AUTHOR=Koutsoukas Alexios , St. Amand Joseph , Mishra Meenakshi , Huan Jun TITLE=Predictive Toxicology: Modeling Chemical Induced Toxicological Response Combining Circular Fingerprints with Random Forest and Support Vector Machine JOURNAL=Frontiers in Environmental Science VOLUME=4 YEAR=2016 URL=https://www.frontiersin.org/journals/environmental-science/articles/10.3389/fenvs.2016.00011 DOI=10.3389/fenvs.2016.00011 ISSN=2296-665X ABSTRACT=

Modern drug discovery and toxicological research are under pressure, as the cost of developing and testing new chemicals for potential toxicological risk is rising. Extensive evaluation of chemical products for potential adverse effects is a challenging task, due to the large number of chemicals and the possible hazardous effects on human health. Safety regulatory agencies around the world are dealing with two major challenges. First, the growth of chemicals introduced every year in household products and medicines that need to be tested, and second the need to protect public welfare. Hence, alternative and more efficient toxicological risk assessment methods are in high demand. The Toxicology in the 21st Century (Tox21) consortium a collaborative effort was formed to develop and investigate alternative assessment methods. A collection of 10,000 compounds composed of environmental chemicals and approved drugs were screened for interference in biochemical pathways and released for crowdsourcing data analysis. The physicochemical space covered by Tox21 library was explored, measured by Molecular Weight (MW) and the octanol/water partition coefficient (cLogP). It was found that on average chemical structures had MW of 272.6 Daltons. In case of cLogP the average value was 2.476. Next relationships between assays were examined based on compounds activity profiles across the assays utilizing the Pearson correlation coefficient r.

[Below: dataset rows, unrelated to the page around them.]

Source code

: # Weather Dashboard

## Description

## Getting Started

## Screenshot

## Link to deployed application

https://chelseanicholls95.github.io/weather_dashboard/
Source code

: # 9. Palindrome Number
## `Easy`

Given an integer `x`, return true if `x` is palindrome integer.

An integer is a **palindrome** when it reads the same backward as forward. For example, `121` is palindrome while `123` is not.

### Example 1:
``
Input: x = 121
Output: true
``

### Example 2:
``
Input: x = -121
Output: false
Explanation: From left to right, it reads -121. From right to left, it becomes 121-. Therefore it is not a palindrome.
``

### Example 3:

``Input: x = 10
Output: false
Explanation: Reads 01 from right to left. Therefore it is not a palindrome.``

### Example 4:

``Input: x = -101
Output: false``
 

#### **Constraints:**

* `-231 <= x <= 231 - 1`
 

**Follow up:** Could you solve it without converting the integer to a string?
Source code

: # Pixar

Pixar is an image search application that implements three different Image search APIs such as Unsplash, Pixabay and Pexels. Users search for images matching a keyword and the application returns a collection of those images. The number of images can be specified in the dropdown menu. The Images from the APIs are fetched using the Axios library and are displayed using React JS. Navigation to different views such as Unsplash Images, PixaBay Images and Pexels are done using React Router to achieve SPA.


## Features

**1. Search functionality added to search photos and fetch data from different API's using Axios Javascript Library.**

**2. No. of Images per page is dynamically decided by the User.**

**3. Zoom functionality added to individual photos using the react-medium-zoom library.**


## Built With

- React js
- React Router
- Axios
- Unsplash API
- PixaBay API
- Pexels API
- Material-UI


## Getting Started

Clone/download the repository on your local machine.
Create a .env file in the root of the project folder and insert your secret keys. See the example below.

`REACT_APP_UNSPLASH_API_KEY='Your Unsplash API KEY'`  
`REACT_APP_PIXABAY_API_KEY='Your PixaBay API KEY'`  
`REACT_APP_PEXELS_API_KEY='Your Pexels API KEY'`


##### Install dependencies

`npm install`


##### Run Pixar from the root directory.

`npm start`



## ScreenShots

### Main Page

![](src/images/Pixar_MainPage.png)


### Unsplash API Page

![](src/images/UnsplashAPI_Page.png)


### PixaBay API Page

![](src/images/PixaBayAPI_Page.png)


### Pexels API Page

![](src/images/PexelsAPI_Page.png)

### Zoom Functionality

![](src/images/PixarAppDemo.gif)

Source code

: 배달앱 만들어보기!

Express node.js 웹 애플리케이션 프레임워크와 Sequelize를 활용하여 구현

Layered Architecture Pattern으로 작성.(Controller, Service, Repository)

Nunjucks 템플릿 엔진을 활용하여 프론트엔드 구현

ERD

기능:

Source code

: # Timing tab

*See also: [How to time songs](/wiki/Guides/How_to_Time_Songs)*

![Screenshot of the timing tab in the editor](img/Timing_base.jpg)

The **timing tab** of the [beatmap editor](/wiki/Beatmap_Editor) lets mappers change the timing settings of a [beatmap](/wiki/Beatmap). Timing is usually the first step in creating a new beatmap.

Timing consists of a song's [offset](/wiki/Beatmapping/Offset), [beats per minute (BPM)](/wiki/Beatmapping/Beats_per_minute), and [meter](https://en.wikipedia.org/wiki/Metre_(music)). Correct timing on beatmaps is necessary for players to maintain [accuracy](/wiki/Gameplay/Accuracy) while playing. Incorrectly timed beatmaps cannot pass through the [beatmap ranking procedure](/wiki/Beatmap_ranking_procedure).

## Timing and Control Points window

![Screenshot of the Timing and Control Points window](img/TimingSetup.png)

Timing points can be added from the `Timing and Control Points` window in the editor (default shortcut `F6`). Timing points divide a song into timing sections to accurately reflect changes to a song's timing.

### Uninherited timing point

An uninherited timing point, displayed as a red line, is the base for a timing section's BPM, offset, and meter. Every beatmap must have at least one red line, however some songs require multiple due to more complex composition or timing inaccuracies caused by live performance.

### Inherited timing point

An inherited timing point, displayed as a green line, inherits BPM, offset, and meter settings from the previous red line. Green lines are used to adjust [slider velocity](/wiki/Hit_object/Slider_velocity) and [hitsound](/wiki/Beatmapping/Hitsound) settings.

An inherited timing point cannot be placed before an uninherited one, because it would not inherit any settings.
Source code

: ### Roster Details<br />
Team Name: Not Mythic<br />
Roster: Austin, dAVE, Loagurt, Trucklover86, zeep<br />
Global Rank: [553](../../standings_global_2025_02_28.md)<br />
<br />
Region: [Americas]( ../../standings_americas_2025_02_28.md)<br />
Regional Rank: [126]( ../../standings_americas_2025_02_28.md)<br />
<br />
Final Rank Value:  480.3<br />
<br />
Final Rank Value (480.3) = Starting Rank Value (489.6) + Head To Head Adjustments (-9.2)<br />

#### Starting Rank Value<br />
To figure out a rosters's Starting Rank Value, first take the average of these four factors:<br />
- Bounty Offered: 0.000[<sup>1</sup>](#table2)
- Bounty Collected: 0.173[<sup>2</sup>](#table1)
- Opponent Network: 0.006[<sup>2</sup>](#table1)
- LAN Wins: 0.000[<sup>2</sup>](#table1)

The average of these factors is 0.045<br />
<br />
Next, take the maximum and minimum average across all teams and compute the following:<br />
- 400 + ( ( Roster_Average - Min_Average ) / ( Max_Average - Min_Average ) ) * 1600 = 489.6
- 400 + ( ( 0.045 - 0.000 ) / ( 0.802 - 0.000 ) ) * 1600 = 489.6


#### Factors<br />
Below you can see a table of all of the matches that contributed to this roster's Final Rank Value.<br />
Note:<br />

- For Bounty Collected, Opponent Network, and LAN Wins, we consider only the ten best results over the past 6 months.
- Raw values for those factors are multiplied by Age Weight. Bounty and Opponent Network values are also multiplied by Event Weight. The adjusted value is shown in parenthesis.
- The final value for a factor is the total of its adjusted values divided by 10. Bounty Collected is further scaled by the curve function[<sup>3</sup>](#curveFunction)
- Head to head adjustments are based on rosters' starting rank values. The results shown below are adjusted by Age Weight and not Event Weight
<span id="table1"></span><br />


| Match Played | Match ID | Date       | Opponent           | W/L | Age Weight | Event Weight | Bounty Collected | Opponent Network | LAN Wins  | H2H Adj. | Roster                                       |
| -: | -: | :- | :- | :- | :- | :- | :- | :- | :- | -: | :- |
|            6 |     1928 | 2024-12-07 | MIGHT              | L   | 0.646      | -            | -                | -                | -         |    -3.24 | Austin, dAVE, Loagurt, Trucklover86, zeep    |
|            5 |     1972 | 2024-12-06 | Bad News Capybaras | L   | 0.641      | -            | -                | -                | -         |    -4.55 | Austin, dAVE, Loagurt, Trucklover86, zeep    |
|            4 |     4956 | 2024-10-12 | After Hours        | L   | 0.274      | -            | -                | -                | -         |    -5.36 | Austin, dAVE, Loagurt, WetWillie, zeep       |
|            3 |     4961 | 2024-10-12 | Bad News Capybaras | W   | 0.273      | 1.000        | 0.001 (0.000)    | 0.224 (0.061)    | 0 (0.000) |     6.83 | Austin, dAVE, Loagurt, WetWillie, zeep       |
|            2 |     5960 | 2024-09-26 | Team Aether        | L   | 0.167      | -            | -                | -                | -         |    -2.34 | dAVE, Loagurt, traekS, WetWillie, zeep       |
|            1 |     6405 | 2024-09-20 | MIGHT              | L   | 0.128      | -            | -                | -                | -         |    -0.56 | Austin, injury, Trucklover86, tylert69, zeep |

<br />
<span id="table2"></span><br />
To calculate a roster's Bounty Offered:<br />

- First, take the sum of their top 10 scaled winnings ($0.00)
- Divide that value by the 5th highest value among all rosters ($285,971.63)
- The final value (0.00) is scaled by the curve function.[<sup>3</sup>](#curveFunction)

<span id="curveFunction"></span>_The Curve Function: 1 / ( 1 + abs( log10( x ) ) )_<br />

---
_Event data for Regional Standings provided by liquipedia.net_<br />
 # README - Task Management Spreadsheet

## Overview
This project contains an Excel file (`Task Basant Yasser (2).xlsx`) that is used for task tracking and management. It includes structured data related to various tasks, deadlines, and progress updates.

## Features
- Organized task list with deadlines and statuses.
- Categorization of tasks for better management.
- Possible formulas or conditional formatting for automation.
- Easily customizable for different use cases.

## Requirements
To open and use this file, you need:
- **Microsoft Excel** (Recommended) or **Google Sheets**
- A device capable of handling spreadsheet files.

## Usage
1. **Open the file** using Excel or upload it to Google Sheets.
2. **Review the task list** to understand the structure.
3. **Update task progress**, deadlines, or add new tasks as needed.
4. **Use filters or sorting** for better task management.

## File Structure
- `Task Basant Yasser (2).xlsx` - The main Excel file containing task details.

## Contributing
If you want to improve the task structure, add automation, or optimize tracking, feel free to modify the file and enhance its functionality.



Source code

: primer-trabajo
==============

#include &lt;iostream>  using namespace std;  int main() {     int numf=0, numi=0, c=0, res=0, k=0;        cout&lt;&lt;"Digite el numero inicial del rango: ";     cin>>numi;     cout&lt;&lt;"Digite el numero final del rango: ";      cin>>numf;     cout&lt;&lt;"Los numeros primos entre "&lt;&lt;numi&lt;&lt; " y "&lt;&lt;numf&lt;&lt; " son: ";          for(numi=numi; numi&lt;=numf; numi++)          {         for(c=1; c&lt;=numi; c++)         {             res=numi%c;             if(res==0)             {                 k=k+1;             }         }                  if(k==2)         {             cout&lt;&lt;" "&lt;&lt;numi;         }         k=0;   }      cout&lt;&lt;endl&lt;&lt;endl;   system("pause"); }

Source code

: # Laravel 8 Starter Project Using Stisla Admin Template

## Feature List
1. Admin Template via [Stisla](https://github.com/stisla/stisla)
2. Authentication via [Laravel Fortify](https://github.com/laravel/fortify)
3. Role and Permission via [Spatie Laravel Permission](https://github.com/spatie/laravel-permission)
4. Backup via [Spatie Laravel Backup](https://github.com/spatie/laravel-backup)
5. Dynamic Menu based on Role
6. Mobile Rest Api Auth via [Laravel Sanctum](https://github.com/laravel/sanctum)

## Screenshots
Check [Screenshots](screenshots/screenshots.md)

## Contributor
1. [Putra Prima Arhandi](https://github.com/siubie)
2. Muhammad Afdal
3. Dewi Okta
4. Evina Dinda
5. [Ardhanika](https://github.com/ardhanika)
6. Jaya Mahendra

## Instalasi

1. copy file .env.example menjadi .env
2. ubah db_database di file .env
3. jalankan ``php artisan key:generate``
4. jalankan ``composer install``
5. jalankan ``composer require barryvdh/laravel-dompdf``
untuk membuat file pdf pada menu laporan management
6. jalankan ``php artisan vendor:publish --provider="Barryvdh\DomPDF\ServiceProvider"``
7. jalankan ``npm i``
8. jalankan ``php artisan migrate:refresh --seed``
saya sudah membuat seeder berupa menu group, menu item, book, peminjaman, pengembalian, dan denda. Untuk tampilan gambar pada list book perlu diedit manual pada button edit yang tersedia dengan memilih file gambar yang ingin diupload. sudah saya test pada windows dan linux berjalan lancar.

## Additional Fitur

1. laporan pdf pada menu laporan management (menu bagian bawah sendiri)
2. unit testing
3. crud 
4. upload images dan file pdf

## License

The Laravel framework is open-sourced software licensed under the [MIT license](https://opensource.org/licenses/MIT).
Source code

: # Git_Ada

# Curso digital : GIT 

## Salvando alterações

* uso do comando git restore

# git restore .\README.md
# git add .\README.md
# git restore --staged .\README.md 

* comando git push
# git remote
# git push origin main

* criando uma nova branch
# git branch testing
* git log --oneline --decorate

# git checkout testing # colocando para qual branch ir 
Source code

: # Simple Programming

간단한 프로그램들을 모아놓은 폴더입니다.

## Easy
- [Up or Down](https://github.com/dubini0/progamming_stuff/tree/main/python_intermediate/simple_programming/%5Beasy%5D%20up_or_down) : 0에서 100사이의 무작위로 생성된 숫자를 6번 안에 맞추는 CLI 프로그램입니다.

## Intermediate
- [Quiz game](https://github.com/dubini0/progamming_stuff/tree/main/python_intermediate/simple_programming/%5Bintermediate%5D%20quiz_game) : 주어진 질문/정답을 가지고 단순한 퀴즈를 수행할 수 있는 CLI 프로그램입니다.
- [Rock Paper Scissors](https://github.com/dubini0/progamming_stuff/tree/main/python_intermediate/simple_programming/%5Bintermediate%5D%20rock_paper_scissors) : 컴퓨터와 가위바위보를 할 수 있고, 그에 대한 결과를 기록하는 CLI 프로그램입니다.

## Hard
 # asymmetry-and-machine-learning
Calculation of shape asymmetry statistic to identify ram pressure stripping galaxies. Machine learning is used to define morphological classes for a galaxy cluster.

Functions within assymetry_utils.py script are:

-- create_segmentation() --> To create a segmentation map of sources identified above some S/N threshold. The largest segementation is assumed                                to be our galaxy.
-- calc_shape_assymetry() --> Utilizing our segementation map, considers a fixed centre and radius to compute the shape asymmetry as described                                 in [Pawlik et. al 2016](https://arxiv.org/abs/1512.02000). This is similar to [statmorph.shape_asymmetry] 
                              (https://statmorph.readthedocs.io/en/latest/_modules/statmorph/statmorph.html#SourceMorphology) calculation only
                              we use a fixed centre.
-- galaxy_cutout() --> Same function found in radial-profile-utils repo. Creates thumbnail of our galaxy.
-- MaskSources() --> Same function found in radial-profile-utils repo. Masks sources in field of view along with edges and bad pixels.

A cluster was observed between the Androgen and Estrogen Receptors and their ligand bind domains accordingly indicating presence of cross talks among the receptors. The highest correlations observed were between NR.AR and NR.AR_LBD, where it was r = 0.66 and between NR.ER and NR.ER_LBD, where it was r = 0.5. Our approach to model the Tox21 data consisted of utilizing circular molecular fingerprints combined with Random Forest and Support Vector Machine by modeling each assay independently. In all of the 12 sub-challenges our modeling approach achieved performance equal to or higher than 0.7 ROC-AUC showing strong overall performance. Best performance was achieved in sub-challenges NR.AR_LBD, NR.ER_LDB and NR.PPAR_gamma, where ROC-AUC of 0.756, 0.790, and 0.803 was achieved accordingly. These results show that computational methods based on machine learning techniques are well suited to support and play critical role in toxicological research.